If we as humans struggle with such ethical decisions, automotive businesses have their work cut out to resolve such issues using technology. Mercedes has confirmed the software at the heart of its autonomous vehicles will protect the passenger above all others. Will other businesses follow suit though or will the ethics of such a decision result in a different approach? , For example, if a self-driving car is trained to always protect the passenger above all other actions, would it run over a group of school children which stepped out in front of the car instead of dangering the lone passenger by veering off the road? If the opposite was true and the car was programmed to save the largest amount of people, why would consumers agree to put themselves at risk by travelling in an autonomous vehicle? It is this type of question traditional automotive companies, as well as disruptive innovators such as Google and Apple, must answer before driverless cars become mainstream vehicles.
Both traditional vehicle manufacturers and technology giants entering the market for the first time must conquer the security and ethical issues autonomy poses. How this is managed will likely depend on the type of businesses they are though.
The likes of Apple and Google will have the technology knowledge in-house to tackle cybersecurity and patch management but will likely have either hired specialists or outsourced to third parties when it comes to manufacturing the product. On the other hand, traditional automotive companies will need to enlist third party support from technology experts to ensure their autonomous vehicles are safe, secure and offer a seamless customer journey in-line with the technology used in our everyday lives.

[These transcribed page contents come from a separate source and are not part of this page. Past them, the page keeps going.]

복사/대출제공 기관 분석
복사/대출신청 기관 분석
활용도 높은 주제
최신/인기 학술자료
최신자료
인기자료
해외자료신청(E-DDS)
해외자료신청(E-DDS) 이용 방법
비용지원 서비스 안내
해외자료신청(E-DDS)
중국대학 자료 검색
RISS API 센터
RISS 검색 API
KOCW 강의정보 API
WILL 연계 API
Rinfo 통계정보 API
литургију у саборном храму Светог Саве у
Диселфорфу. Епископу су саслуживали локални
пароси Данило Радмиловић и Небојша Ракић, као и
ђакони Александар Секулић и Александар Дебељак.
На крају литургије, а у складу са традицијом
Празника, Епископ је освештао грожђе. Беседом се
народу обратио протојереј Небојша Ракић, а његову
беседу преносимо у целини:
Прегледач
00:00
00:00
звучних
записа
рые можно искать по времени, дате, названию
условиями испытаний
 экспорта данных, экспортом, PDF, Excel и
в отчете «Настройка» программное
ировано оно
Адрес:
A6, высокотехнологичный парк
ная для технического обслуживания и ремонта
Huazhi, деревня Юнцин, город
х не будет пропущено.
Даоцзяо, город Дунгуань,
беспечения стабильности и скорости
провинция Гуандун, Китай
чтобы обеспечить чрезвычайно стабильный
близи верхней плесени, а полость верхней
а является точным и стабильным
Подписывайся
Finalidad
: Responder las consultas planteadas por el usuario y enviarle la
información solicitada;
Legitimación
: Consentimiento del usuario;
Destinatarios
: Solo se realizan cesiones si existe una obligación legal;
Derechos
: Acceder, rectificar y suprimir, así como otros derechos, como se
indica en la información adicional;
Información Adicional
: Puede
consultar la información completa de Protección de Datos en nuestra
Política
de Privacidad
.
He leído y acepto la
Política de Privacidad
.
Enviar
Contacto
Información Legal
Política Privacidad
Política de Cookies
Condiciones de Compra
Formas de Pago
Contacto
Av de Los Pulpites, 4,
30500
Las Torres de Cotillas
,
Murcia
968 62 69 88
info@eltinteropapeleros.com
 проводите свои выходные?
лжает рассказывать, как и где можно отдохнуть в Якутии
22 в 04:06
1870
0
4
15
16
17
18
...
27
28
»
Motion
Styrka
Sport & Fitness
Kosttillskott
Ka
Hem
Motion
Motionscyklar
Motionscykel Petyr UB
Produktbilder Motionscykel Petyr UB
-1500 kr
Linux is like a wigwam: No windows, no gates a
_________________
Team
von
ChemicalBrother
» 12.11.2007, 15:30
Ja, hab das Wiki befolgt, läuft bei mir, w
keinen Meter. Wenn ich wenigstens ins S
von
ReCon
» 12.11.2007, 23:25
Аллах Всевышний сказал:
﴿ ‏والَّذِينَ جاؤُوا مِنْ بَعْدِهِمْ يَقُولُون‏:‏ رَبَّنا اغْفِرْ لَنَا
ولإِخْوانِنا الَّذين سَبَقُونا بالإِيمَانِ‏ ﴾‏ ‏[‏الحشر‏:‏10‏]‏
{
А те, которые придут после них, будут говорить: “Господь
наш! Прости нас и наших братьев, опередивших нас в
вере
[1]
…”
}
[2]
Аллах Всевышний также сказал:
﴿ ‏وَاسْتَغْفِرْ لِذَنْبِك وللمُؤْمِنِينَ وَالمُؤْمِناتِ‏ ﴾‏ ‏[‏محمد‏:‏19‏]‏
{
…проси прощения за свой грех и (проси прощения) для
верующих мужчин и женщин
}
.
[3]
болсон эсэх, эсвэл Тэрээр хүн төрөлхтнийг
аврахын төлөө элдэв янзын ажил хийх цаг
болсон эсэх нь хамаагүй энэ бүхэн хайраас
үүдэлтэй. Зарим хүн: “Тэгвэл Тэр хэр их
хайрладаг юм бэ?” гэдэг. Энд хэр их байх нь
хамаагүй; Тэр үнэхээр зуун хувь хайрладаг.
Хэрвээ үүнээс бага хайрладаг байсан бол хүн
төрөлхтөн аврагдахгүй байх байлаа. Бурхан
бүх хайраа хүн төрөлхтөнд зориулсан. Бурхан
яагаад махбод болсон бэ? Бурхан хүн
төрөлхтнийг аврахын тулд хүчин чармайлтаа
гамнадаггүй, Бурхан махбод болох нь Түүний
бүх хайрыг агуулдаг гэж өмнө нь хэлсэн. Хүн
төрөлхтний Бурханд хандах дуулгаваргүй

Taking advantage of big data and specialist help will result in increased technology innovation. Not only will vehicles be driverless, but mobile devices could speak to the vehicles directly. If a driver starts their commute to work at 6:30am every weekday, the engine can be set to turn on five minutes prior to this in the winter months (but with the drive disabled) to defrost the car. Similarly, MOT garages could communicate with customers when their vehicle is due to be tested and suggest when tyres should be checked or oil changed which should decrease the likelihood of a breakdown. It is this seamless experience big data supports and consumers will expect this level of interaction with their vehicles. Faults in autonomous cars are the difference between life and death for passengers and pedestrians, so it’s vital automotive businesses and technology experts are constantly collaborating to guarantee autonomous vehicles aren’t endangering passengers or other road users. Only then can a seamless driving experience be secured. After all, who will want to use a car which has gadgets which save them ten minutes per journey, but can’t guarantee their safety? Nobody. So ignoring these two forks in the road isn’t an option.